> _WHAT TO PRODUCE_
Write out the text of every row word for word, and leave the pictures out of your answer.

(Data items)

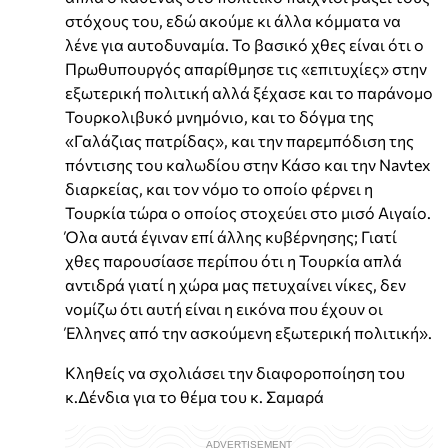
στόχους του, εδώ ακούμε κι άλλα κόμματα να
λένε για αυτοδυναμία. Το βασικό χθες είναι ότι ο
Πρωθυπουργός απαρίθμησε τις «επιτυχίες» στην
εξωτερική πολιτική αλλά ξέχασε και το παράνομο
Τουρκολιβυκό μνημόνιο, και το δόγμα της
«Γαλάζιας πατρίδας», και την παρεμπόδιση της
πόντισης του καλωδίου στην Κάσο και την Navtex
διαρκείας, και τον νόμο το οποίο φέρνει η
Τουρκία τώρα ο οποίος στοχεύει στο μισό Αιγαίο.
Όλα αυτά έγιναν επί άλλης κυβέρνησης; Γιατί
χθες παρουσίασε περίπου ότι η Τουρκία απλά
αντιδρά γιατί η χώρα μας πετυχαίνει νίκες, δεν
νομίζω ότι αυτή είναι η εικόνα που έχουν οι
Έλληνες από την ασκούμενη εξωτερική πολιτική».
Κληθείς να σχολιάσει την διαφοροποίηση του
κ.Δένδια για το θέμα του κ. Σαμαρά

> _YOUR RESPONSE_
στόχους του, εδώ ακούμε κι άλλα κόμματα να
λένε για αυτοδυναμία. Το βασικό χθες είναι ότι ο
Πρωθυπουργός απαρίθμησε τις «επιτυχίες» στην
εξωτερική πολιτική αλλά ξέχασε και το παράνομο
Τουρκολιβυκό μνημόνιο, και το δόγμα της
«Γαλάζιας πατρίδας», και την παρεμπόδιση της
πόντισης του καλωδίου στην Κάσο και την Navtex
διαρκείας, και τον νόμο το οποίο φέρνει η
Τουρκία τώρα ο οποίος στοχεύει στο μισό Αιγαίο.
Όλα αυτά έγιναν επί άλλης κυβέρνησης; Γιατί
χθες παρουσίασε περίπου ότι η Τουρκία απλά
αντιδρά γιατί η χώρα μας πετυχαίνει νίκες, δεν
νομίζω ότι αυτή είναι η εικόνα που έχουν οι
Έλληνες από την ασκούμενη εξωτερική πολιτική».
Κληθείς να σχολιάσει την διαφοροποίηση του
κ.Δένδια για το θέμα του κ. Σαμαρά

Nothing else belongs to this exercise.